*ЗАДАНИЕ 1*. Перечислите все действия, которые пограничник, согласно тексту о пересечении границы, просит выполнить человека при проверке фотографии.
*ЗАДАНИЕ 2*. Переведите на английский язык предложение из текста о пересечении границы: «Чтобы идентификация состоялась, надо быть идентичным самому себе — но в документном варианте».

*ИСХОДНЫЙ ТЕКСТ*.

Статус документа: окончательная бумажка или отчужденное свидетельство? - [133]
Но самый важный момент идентификации наступает позже, собственно при пересечении границы. Во всяком случае, этот момент наиболее драматичен в том смысле, что поездка уже началась и радость заграницы как феерии инаковости совсем близка. Остаются последние врата доступа, которые могут оказаться закрытыми. Пограничник взглядом сканирует пересекающего границу и сопоставляет фотографию с присутствующим здесь же «оригиналом». Однако парадокс в том, что в действительности «оригинал» — это документ с фотографией, которому человек соответствует либо не соответствует. Процесс идентификации непрост. Не случайно многие нарративы о границе посвящены именно моменту допуска, когда пограничник «долго рассматривает фотографию», просит снять или надеть очки, поднять или опустить голову и т. д. Чтобы идентификация состоялась, надо быть идентичным самому себе — но в документном варианте. Пересекающего границу как бы втискивают в формат «естественной» визовой фотографии, которая была сделана ранее. Таким образом, пограничник, осуществляющий паспортный контроль, проделывает ту же самую процедуру по снятию с лица человека «культурных слоев» и созданию новых.

*ФРАГМЕНТЫ МАТЕРИАЛА*.
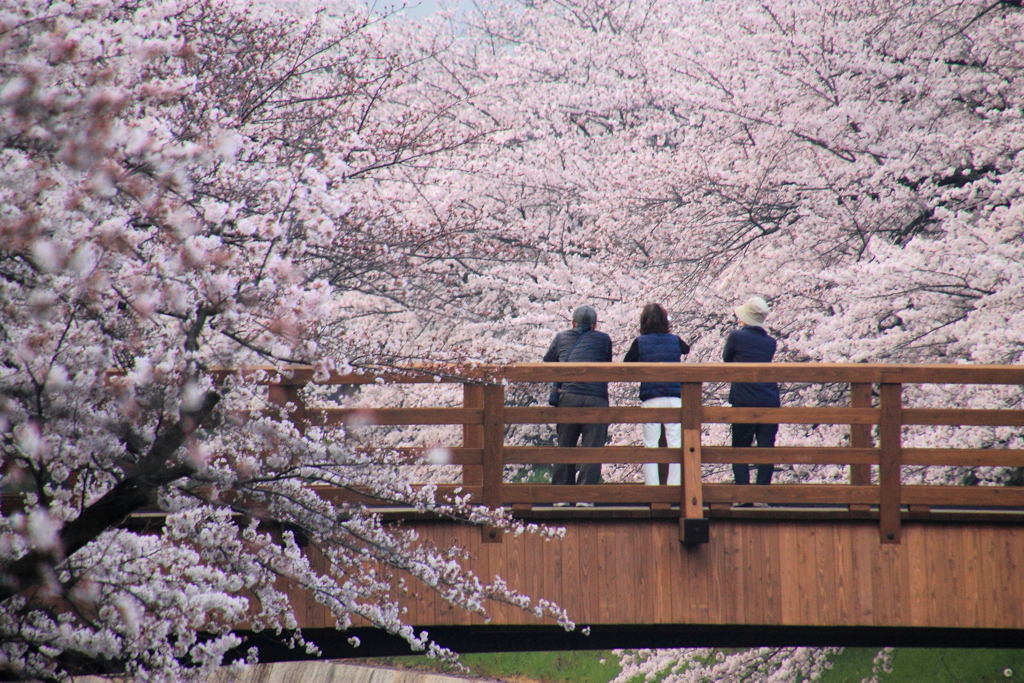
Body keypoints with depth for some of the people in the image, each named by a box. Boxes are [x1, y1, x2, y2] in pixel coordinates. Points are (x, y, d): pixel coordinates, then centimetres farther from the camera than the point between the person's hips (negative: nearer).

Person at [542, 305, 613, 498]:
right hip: (596, 398, -2)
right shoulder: (603, 339, 11)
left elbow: (547, 362, 26)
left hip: (568, 397, 2)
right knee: (592, 448, -2)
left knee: (564, 447, 10)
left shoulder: (561, 338, 16)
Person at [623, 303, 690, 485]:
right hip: (674, 399, 1)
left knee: (650, 446, 3)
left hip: (651, 401, -1)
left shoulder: (640, 342, 0)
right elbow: (687, 349, 30)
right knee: (675, 445, 3)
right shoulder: (674, 340, 7)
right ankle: (674, 488, 1)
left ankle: (652, 489, -1)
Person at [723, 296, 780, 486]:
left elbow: (726, 358, 10)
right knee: (766, 449, 5)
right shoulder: (770, 342, 8)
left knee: (740, 448, 6)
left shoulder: (736, 336, -5)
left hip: (744, 401, -3)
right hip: (770, 401, 3)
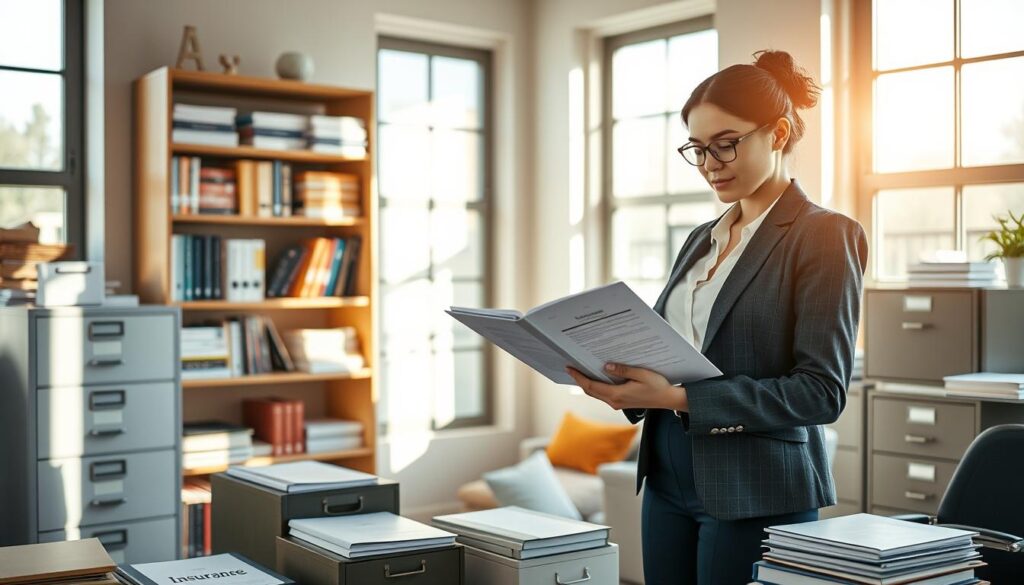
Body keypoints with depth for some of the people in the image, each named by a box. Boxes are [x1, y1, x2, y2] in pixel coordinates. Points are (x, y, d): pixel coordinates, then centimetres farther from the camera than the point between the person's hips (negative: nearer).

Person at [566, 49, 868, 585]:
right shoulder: (702, 239, 13)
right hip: (669, 481, 7)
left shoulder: (825, 235, -9)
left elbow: (821, 391, -16)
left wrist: (682, 398, -23)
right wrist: (627, 384, -5)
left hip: (757, 495, -6)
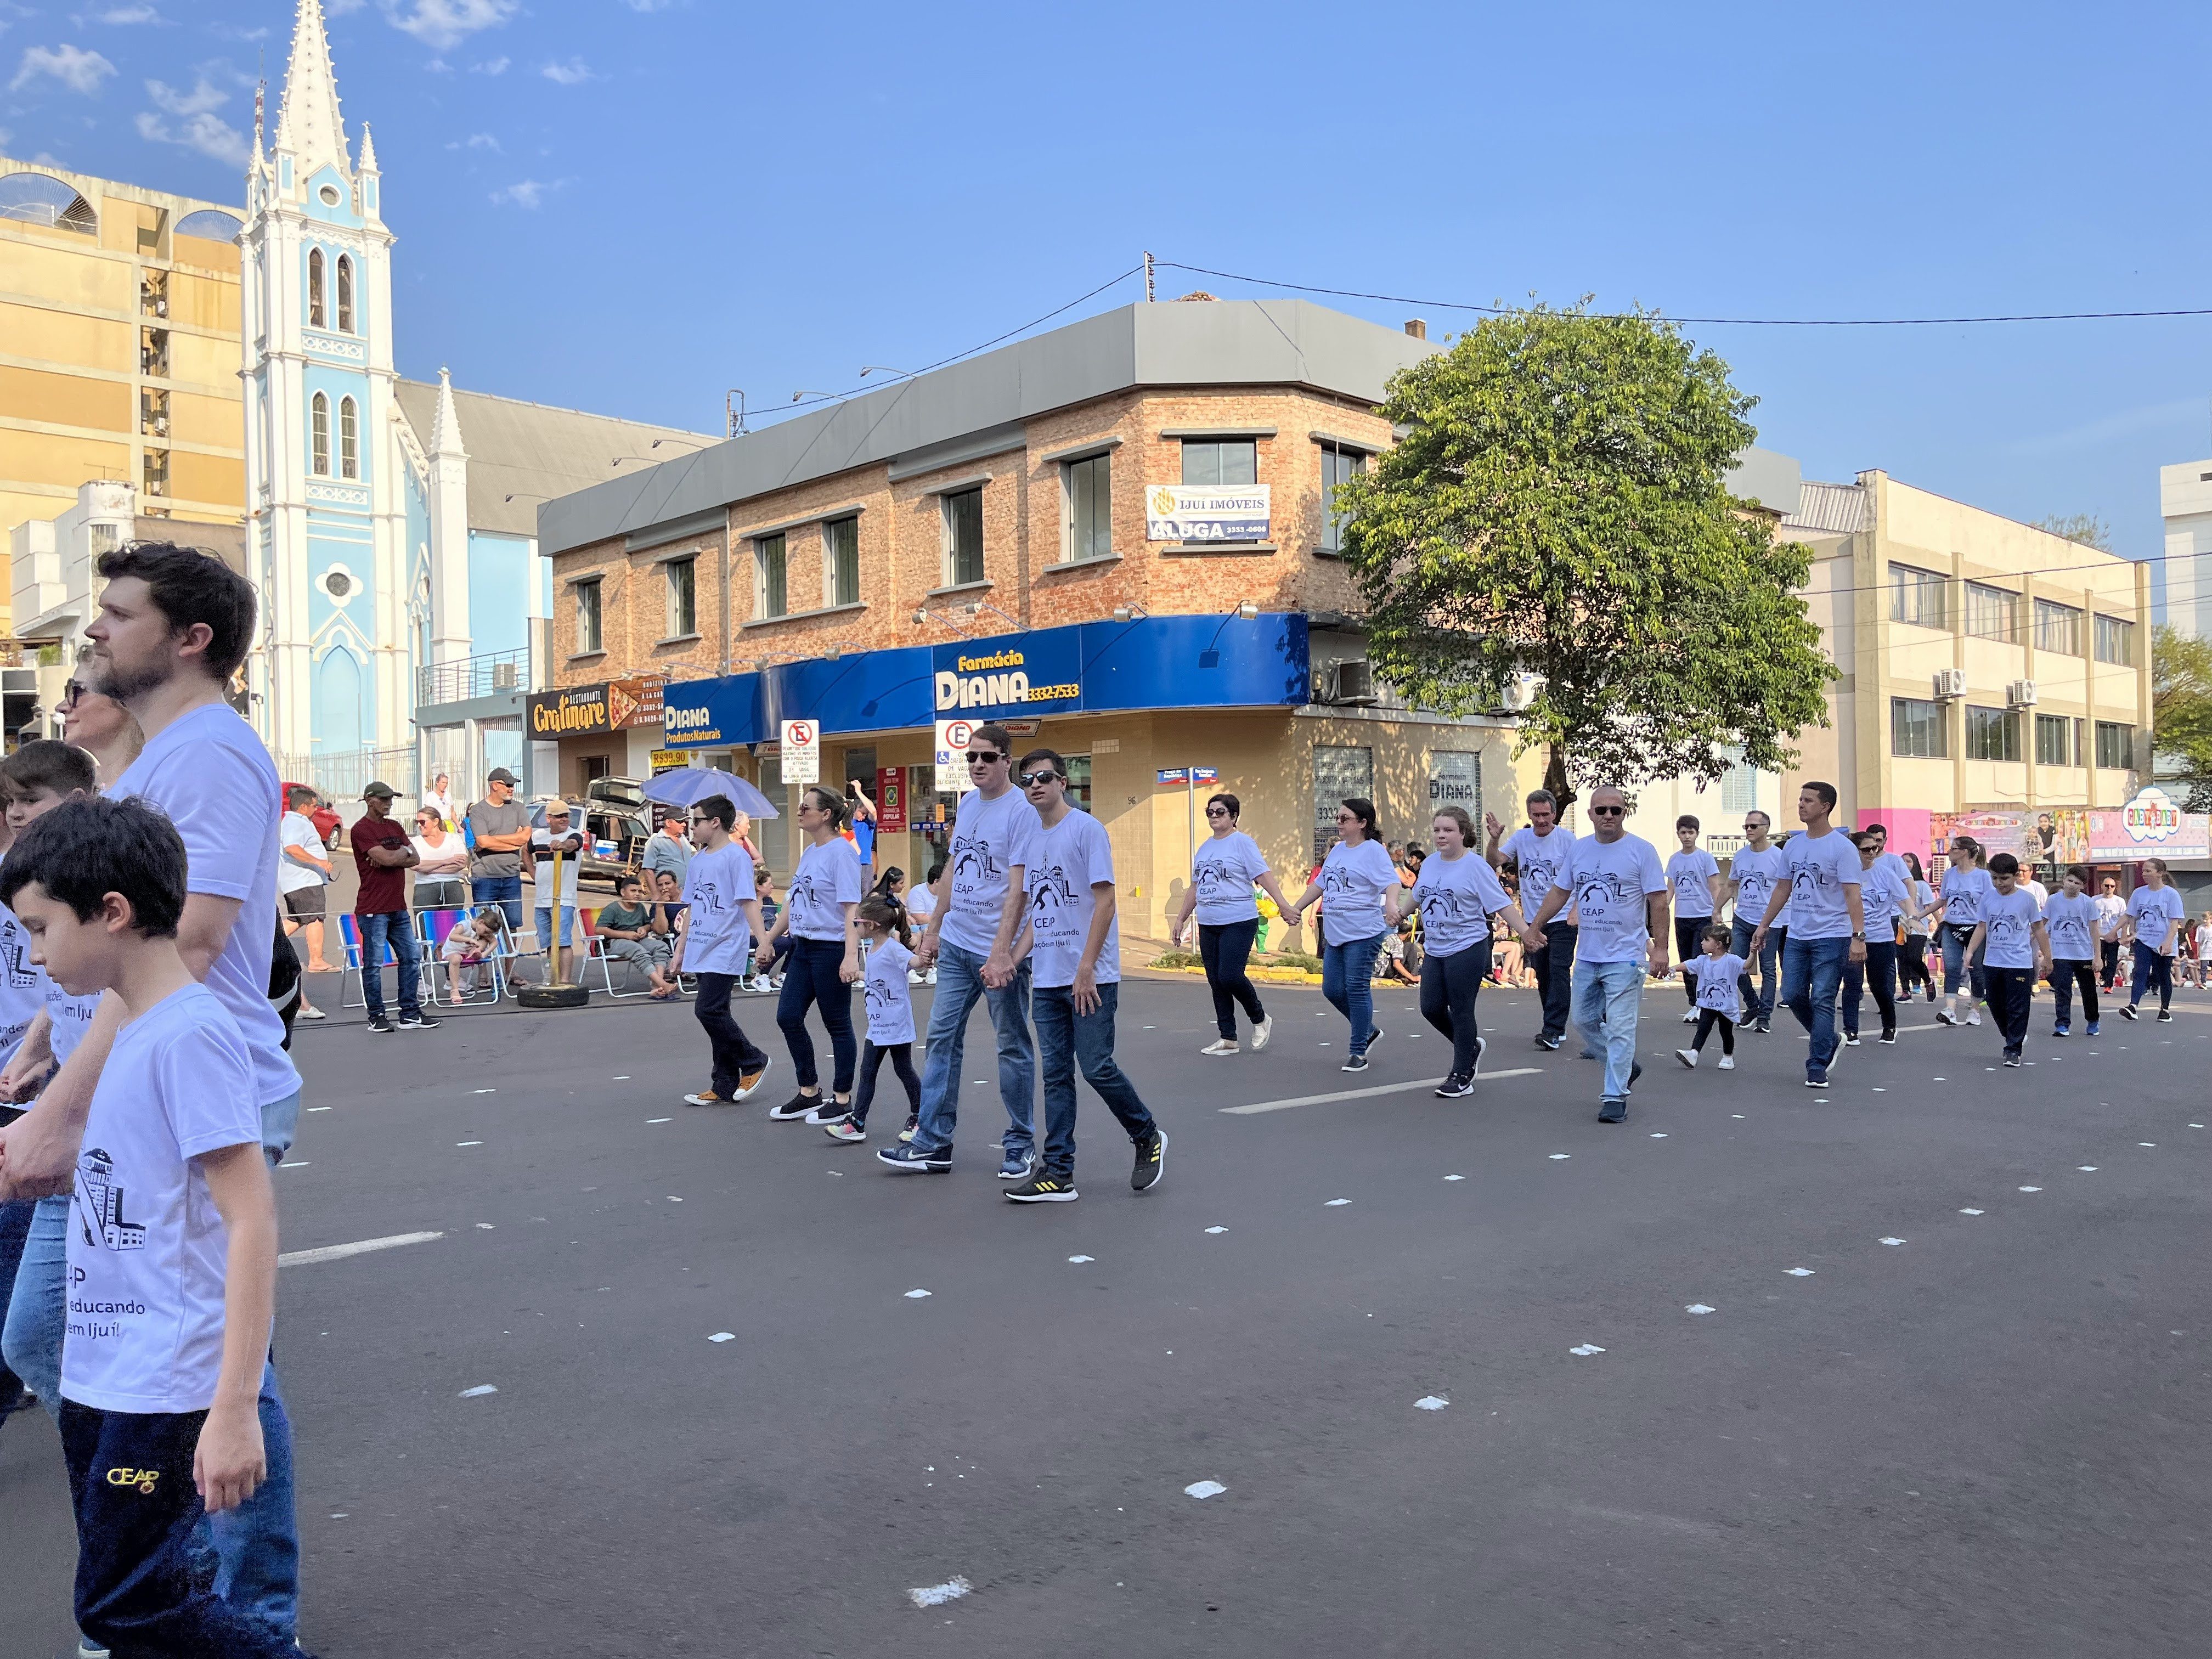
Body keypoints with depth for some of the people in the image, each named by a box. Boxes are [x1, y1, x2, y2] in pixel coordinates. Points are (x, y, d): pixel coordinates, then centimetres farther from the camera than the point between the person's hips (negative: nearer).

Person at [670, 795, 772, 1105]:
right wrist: (680, 951, 19)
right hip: (702, 951, 8)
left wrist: (762, 940, -23)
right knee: (716, 1015, 9)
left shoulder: (736, 856, -9)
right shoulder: (698, 859, 15)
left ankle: (754, 1061, 4)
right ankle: (725, 1088, 15)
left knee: (708, 1010, -15)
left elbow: (749, 902, -14)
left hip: (725, 951, -8)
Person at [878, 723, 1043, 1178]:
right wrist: (933, 929, 18)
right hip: (956, 944, 7)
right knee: (942, 1038, 6)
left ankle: (1021, 1147, 17)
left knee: (1013, 1047, 5)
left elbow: (1019, 887, -18)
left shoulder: (1022, 811, -12)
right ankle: (933, 1145, 12)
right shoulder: (966, 803, 11)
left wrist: (1001, 952, -24)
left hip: (999, 951, -7)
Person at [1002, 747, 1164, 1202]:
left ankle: (1148, 1139, 18)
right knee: (1056, 1075, 6)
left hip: (1090, 977, -7)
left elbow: (1105, 900, -12)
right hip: (1047, 978, 7)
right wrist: (1013, 960, 7)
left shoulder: (1086, 828, -7)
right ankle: (1058, 1174, 10)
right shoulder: (1031, 839, 14)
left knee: (1096, 1066, -5)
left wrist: (1085, 968, -18)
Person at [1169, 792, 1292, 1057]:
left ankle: (1260, 1019, 11)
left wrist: (1283, 905, -25)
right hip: (1208, 925, 7)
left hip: (1239, 922, -7)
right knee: (1216, 983, 6)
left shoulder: (1242, 842, -5)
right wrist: (1180, 919, 21)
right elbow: (1195, 888, 22)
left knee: (1230, 976, -15)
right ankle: (1228, 1039, 14)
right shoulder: (1204, 848, 16)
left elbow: (1264, 876, -13)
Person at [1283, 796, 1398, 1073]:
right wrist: (1297, 909, 25)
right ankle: (1368, 1032, 29)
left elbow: (1391, 883, -20)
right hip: (1334, 934, 8)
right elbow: (1321, 884, 25)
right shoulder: (1337, 850, 15)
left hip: (1363, 933, -8)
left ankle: (1358, 1052, 7)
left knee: (1357, 990, -5)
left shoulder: (1374, 851, -9)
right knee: (1332, 989, 9)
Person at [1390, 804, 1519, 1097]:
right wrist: (1399, 914, 39)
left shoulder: (1476, 866, -11)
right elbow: (1417, 896, 27)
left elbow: (1502, 903, -15)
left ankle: (1462, 1076, 11)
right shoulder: (1429, 864, 8)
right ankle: (1470, 1046, 33)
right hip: (1434, 950, 7)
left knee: (1461, 1011, -1)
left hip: (1467, 949, -7)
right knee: (1431, 1008, 6)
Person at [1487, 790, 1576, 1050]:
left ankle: (1552, 1031, -15)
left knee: (1559, 972, -13)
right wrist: (1494, 839, -15)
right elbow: (1493, 863, 2)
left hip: (1562, 919, -5)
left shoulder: (1567, 838, -8)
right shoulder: (1521, 837, 4)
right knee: (1542, 975, 11)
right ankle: (1557, 1028, 23)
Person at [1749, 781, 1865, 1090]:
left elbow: (1852, 894, -15)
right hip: (1797, 935, 7)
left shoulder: (1842, 847, -10)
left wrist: (1858, 936, -23)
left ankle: (1817, 1068, 2)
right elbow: (1783, 889, 19)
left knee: (1822, 1002, -4)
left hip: (1831, 937, -6)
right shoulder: (1793, 846, 10)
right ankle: (1829, 1040, 30)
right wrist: (1764, 926, 19)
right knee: (1792, 996, 7)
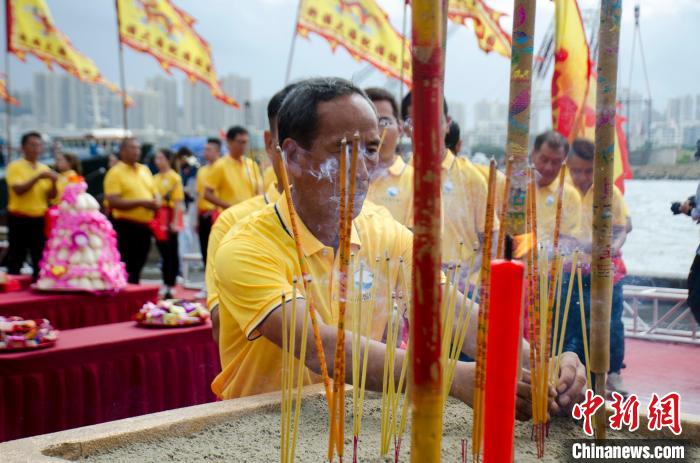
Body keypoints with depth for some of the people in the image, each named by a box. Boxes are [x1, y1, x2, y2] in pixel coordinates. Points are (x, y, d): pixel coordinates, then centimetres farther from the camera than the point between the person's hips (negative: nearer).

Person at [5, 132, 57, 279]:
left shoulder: (45, 169, 10)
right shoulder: (15, 166, -4)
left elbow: (51, 196, 6)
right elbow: (19, 190, -18)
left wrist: (53, 182, -14)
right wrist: (38, 177, -25)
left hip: (40, 220, 4)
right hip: (19, 220, -4)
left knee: (41, 260, 6)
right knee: (16, 260, 0)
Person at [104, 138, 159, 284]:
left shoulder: (145, 170, 14)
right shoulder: (115, 173, -7)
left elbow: (155, 193, 21)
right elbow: (113, 202, -16)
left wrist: (156, 203, -3)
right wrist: (140, 202, -20)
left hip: (144, 225, 6)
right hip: (125, 226, -6)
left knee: (138, 266, 13)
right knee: (125, 267, -5)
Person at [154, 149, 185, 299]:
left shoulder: (174, 177, -6)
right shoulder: (155, 178, 13)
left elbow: (178, 201, -10)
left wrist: (175, 222, -17)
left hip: (170, 217, -6)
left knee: (171, 252, -1)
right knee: (163, 251, 10)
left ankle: (171, 285, 4)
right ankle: (166, 284, 16)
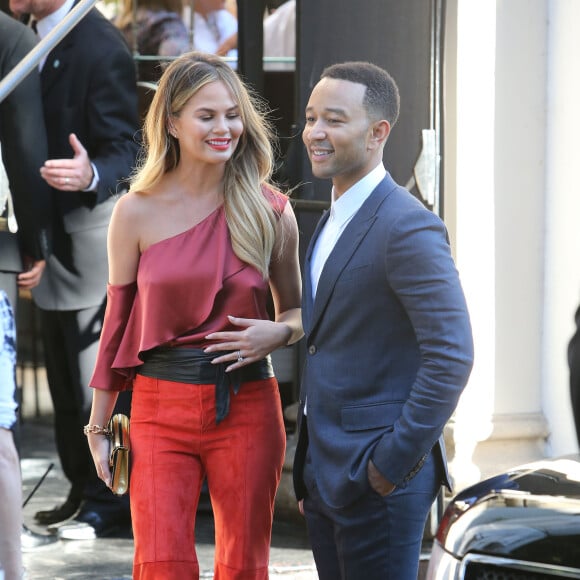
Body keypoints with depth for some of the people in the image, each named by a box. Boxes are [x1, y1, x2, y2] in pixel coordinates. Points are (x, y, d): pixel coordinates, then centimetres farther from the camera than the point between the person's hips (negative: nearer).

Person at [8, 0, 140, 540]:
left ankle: (106, 501, 7)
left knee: (96, 376, -2)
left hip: (91, 229, -9)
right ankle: (82, 491, 24)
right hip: (51, 231, 9)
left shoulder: (101, 48, -17)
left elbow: (122, 151, -19)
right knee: (64, 377, 15)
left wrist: (91, 175, -39)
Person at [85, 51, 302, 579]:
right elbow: (118, 320, 6)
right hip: (161, 409, -1)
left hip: (247, 408, 1)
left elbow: (296, 310, 14)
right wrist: (98, 427, 8)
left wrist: (278, 333, -10)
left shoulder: (270, 211, 3)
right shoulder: (137, 213, -1)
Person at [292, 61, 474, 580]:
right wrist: (312, 473, 17)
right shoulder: (335, 221, 14)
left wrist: (395, 463, -18)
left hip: (377, 478, -9)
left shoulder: (408, 227, -15)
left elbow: (452, 356, -21)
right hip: (326, 474, 9)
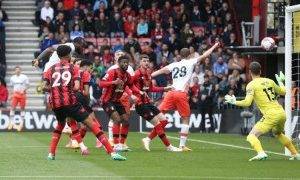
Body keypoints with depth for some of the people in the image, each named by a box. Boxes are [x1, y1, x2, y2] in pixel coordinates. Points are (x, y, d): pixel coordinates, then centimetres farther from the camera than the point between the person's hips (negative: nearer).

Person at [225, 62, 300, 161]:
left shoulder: (251, 85, -3)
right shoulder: (269, 81, 14)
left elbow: (247, 103, -14)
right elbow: (283, 92, 29)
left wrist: (234, 102, 0)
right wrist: (280, 81, 46)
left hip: (271, 115, -7)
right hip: (282, 113, 7)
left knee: (252, 136, -8)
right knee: (278, 134, 35)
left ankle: (261, 153, -35)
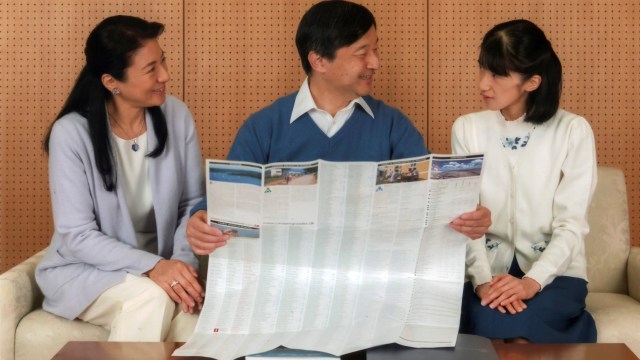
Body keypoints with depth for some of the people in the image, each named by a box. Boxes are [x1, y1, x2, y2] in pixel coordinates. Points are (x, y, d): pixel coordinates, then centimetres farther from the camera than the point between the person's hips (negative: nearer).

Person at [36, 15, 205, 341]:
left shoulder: (176, 115, -4)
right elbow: (76, 237, -17)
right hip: (86, 269, -3)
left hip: (162, 265, 3)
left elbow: (193, 203, 1)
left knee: (194, 308, -30)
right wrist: (151, 266, -29)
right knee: (151, 298, -33)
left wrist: (183, 260, -18)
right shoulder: (72, 133, -16)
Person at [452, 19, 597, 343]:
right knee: (485, 322, -30)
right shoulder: (467, 129, 2)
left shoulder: (573, 131, -5)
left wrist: (533, 281, -25)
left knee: (505, 326, -31)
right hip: (488, 268, 2)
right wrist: (482, 278, -21)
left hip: (555, 272, -2)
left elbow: (571, 224, -9)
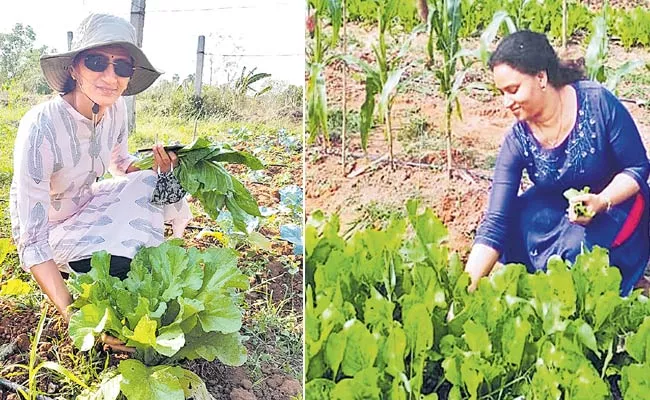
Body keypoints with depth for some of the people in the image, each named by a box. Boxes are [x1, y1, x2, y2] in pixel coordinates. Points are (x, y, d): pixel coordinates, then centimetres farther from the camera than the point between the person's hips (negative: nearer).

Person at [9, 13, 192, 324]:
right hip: (48, 228, -6)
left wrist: (157, 170, -15)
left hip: (85, 207, 6)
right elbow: (32, 243, -34)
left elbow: (120, 164, 9)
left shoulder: (115, 108, -15)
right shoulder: (41, 128, -35)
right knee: (128, 266, -26)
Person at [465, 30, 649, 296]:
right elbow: (495, 224, -21)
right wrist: (465, 289, -32)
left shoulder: (597, 103, -24)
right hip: (558, 208, 3)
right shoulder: (518, 142, -17)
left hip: (617, 201, -3)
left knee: (574, 249, -31)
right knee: (515, 224, -27)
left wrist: (601, 201, -34)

*ОТВЕТ 1*. Снять очки; надеть очки; поднять голову; опустить голову.

*ОТВЕТ 2*. For identification to take place, one has to be identical to oneself, but in the documentary version.